### DIRECTIONS
For the records below, say how many lines contain the string "standard". Give the number only.

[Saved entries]
────

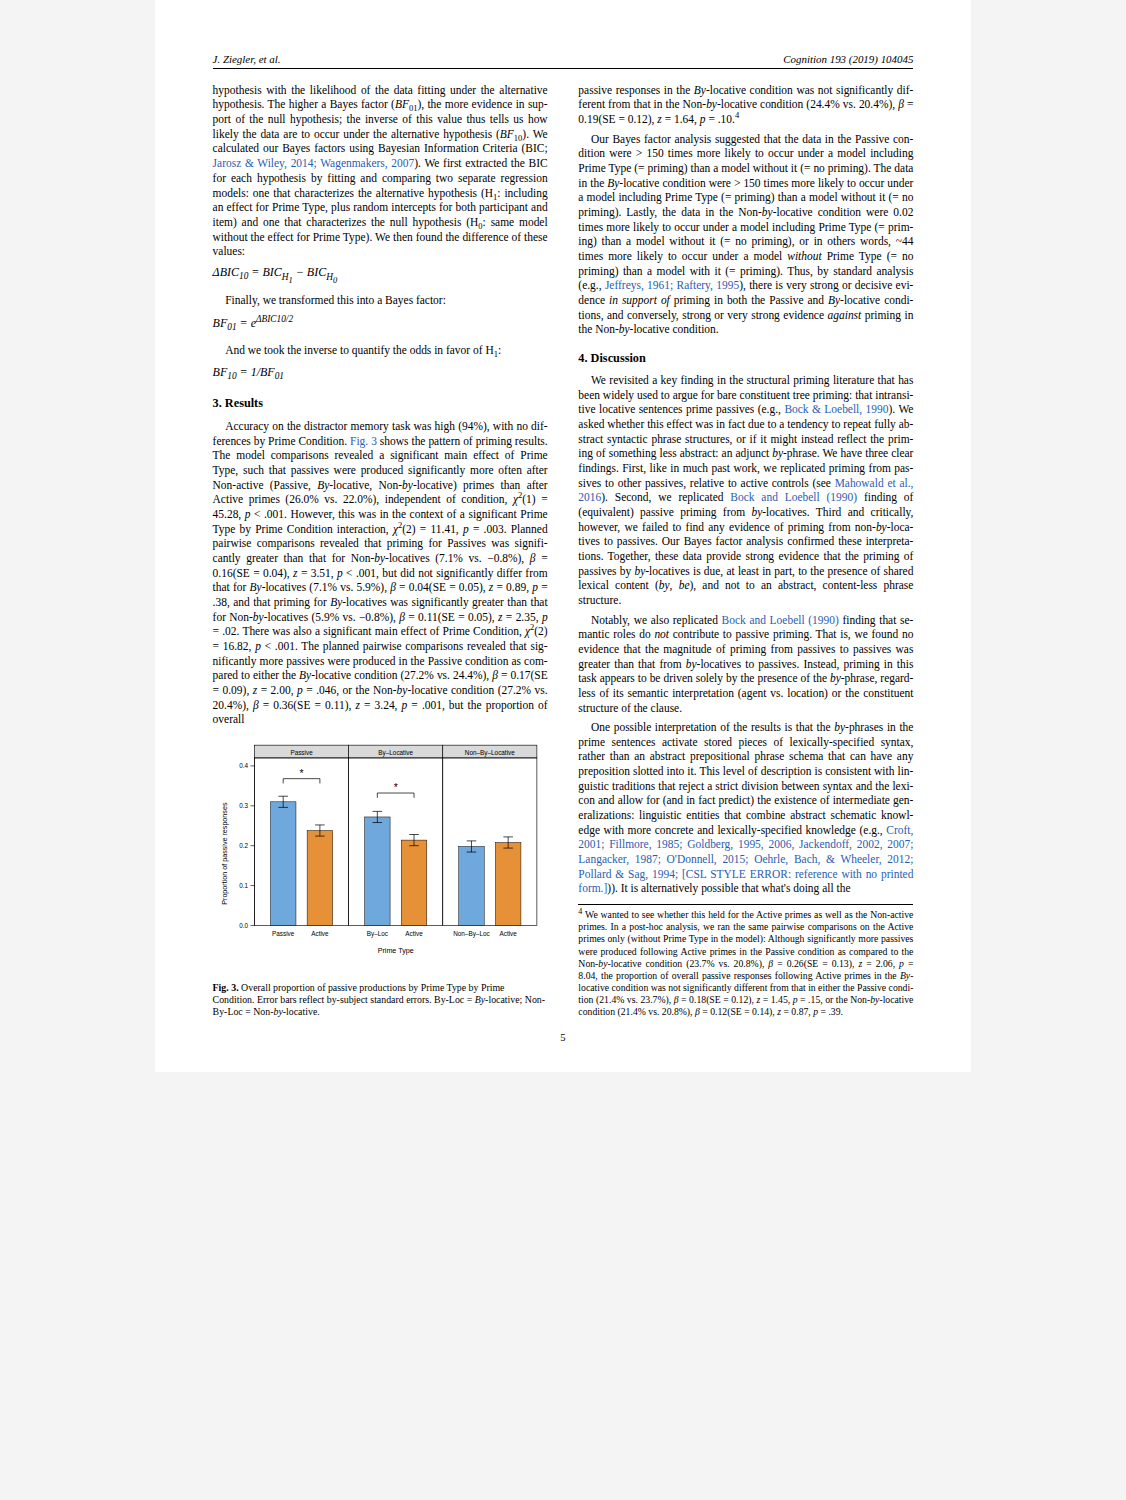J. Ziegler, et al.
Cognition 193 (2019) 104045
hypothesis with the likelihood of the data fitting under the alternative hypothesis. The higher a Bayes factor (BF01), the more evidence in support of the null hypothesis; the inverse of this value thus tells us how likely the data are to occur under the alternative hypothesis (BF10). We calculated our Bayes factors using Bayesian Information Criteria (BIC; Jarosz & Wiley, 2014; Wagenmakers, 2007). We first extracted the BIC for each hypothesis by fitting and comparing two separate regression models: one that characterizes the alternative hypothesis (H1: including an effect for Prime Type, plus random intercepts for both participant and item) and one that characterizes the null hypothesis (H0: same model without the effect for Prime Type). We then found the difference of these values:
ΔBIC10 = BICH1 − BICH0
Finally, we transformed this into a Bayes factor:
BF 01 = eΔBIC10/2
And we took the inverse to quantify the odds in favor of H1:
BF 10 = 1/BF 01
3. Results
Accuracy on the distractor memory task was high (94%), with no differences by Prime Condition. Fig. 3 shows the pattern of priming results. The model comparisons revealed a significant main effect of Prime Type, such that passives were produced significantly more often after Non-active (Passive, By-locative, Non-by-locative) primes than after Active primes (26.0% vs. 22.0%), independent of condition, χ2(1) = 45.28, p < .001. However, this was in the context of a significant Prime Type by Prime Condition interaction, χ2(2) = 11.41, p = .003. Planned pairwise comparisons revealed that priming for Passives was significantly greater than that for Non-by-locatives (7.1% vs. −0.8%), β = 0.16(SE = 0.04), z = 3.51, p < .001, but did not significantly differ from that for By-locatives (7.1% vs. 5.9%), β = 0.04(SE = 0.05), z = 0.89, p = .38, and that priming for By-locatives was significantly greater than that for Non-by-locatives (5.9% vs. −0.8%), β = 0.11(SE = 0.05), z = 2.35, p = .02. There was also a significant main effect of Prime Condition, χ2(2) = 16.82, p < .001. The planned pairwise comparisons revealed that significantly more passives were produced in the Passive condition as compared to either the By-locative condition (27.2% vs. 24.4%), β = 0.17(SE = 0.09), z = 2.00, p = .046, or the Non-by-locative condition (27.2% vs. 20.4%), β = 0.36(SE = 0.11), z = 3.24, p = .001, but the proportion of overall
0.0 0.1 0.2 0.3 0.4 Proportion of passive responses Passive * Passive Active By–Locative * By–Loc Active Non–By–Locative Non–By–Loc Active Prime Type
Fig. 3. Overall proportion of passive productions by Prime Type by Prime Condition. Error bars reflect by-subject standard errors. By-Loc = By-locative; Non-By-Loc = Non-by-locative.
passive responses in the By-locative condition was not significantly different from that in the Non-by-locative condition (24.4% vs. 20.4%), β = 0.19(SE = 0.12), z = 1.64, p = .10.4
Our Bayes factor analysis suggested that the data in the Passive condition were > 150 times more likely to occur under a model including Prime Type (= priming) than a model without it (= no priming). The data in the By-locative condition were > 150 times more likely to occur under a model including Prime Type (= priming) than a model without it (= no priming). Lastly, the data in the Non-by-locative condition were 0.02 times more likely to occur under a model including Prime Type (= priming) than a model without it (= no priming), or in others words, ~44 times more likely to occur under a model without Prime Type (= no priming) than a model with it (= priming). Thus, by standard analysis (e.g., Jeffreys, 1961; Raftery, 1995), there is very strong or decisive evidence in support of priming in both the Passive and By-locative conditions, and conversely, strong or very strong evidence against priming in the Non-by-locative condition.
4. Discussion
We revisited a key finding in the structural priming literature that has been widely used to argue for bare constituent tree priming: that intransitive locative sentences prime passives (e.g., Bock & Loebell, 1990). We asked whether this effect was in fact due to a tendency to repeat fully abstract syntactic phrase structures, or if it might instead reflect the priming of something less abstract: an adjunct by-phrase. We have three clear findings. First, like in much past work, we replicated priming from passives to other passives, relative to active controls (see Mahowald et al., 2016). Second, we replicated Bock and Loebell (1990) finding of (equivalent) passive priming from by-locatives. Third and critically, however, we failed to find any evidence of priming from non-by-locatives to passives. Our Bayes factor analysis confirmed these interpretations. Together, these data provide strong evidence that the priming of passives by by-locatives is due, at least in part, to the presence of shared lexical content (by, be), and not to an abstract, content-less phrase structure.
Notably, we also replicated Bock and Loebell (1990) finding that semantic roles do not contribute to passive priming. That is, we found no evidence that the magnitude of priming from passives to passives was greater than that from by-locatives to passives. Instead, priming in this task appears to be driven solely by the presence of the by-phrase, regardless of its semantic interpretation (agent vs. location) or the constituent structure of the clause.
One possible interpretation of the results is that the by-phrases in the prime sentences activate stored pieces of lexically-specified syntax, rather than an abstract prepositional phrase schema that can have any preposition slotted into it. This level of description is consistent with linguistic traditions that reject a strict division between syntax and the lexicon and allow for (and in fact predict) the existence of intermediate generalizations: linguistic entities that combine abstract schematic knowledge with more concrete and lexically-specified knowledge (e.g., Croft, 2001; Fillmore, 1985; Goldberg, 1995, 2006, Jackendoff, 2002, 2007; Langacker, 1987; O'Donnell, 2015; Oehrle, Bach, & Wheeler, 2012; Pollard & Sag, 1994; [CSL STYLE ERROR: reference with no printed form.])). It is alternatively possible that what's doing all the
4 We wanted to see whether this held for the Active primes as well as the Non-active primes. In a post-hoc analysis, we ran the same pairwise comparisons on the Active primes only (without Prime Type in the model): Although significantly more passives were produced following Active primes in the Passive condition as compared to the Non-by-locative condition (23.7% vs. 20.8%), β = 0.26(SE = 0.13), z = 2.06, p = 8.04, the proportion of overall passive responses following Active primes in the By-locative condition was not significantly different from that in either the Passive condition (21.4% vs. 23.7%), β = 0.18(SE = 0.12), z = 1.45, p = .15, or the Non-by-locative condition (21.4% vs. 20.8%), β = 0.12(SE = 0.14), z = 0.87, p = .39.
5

────

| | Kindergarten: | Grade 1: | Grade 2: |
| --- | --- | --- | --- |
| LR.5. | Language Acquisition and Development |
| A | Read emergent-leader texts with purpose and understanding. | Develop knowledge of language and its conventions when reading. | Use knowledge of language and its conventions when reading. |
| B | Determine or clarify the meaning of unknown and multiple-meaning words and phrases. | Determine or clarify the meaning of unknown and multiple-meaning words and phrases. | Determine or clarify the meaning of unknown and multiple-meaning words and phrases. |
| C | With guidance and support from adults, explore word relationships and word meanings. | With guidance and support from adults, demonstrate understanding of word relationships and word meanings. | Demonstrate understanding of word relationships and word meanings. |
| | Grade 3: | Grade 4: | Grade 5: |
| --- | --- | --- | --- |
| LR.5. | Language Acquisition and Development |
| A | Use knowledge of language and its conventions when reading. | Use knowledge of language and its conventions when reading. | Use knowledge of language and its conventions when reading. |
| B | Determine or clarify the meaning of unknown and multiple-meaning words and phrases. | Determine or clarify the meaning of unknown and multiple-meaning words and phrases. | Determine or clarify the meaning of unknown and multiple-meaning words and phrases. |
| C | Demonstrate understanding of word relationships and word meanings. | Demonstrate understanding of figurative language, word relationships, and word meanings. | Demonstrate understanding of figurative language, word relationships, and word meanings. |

────

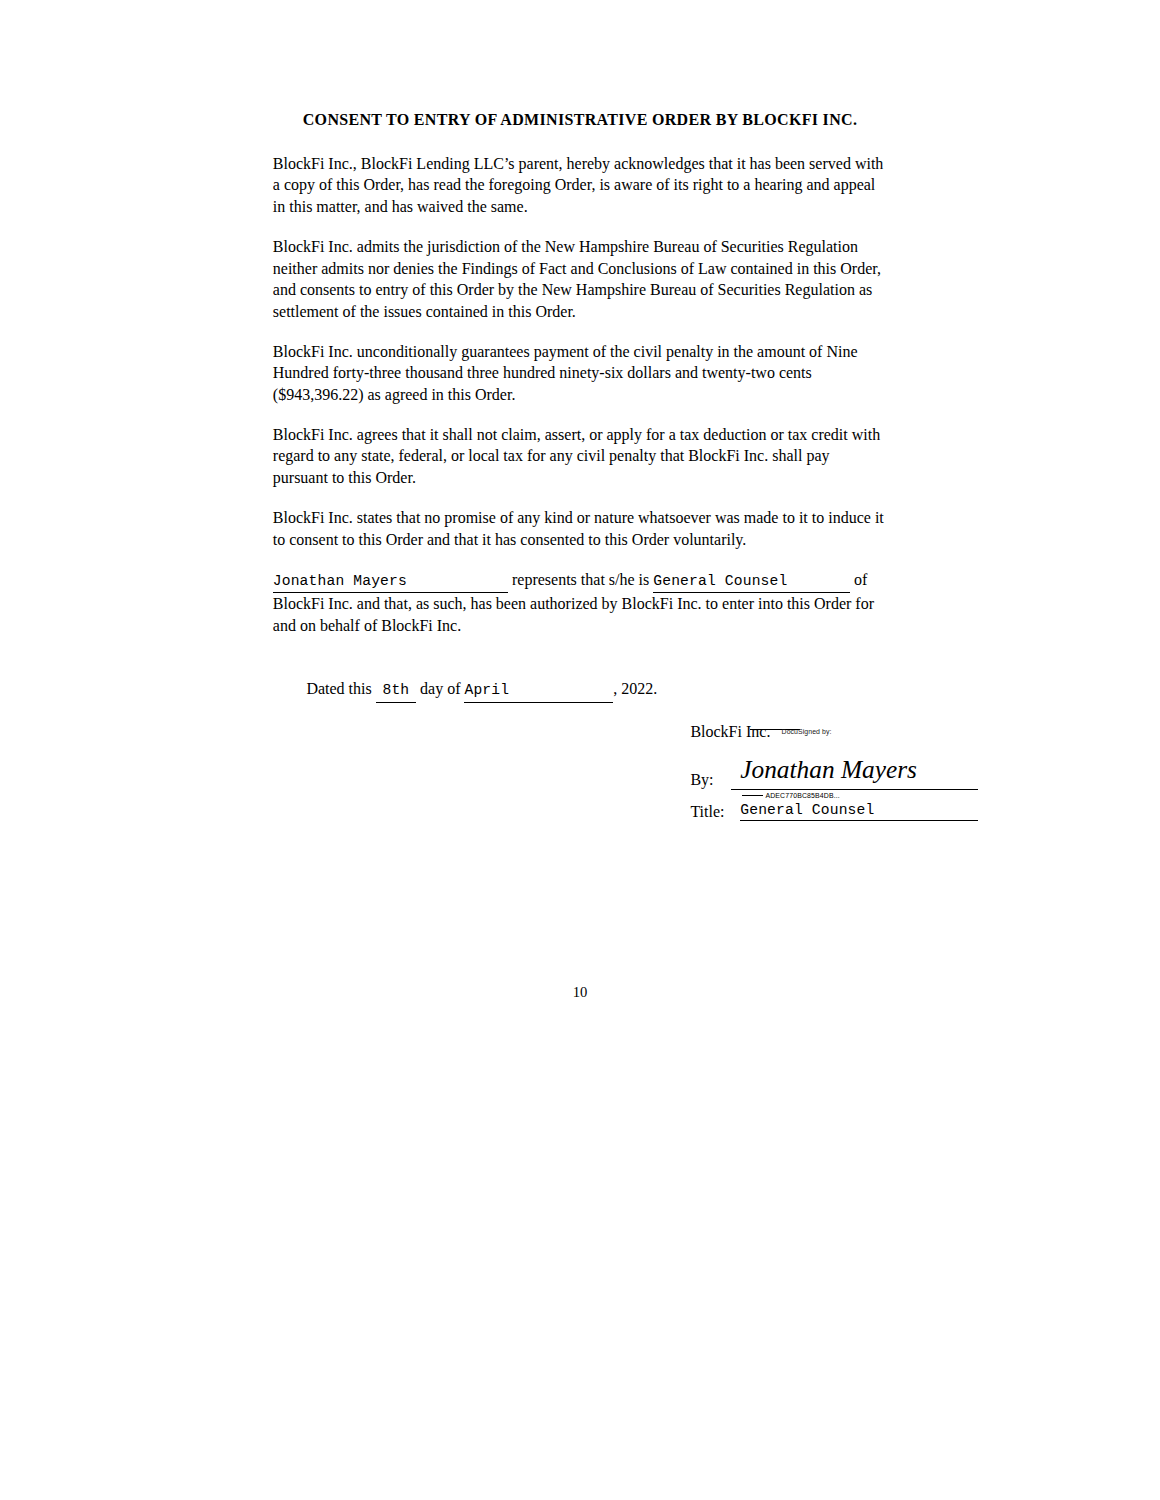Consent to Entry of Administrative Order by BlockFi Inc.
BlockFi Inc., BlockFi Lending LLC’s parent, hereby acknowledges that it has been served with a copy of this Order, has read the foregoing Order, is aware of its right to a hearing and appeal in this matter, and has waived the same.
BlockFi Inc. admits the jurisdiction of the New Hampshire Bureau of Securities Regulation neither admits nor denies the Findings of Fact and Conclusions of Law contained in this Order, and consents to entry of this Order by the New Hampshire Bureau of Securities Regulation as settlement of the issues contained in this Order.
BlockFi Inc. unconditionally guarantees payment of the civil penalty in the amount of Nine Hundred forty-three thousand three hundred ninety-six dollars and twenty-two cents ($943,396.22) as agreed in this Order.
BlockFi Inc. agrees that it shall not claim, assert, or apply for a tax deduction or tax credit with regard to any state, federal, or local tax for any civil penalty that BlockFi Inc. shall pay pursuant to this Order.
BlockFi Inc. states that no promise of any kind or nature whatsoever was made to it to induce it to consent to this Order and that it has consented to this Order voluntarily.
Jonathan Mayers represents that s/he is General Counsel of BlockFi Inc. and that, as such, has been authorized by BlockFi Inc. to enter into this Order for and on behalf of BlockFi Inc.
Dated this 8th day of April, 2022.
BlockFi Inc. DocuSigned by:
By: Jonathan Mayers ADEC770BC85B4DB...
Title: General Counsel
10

────

### RESPONSE TO THIS EXERCISE
2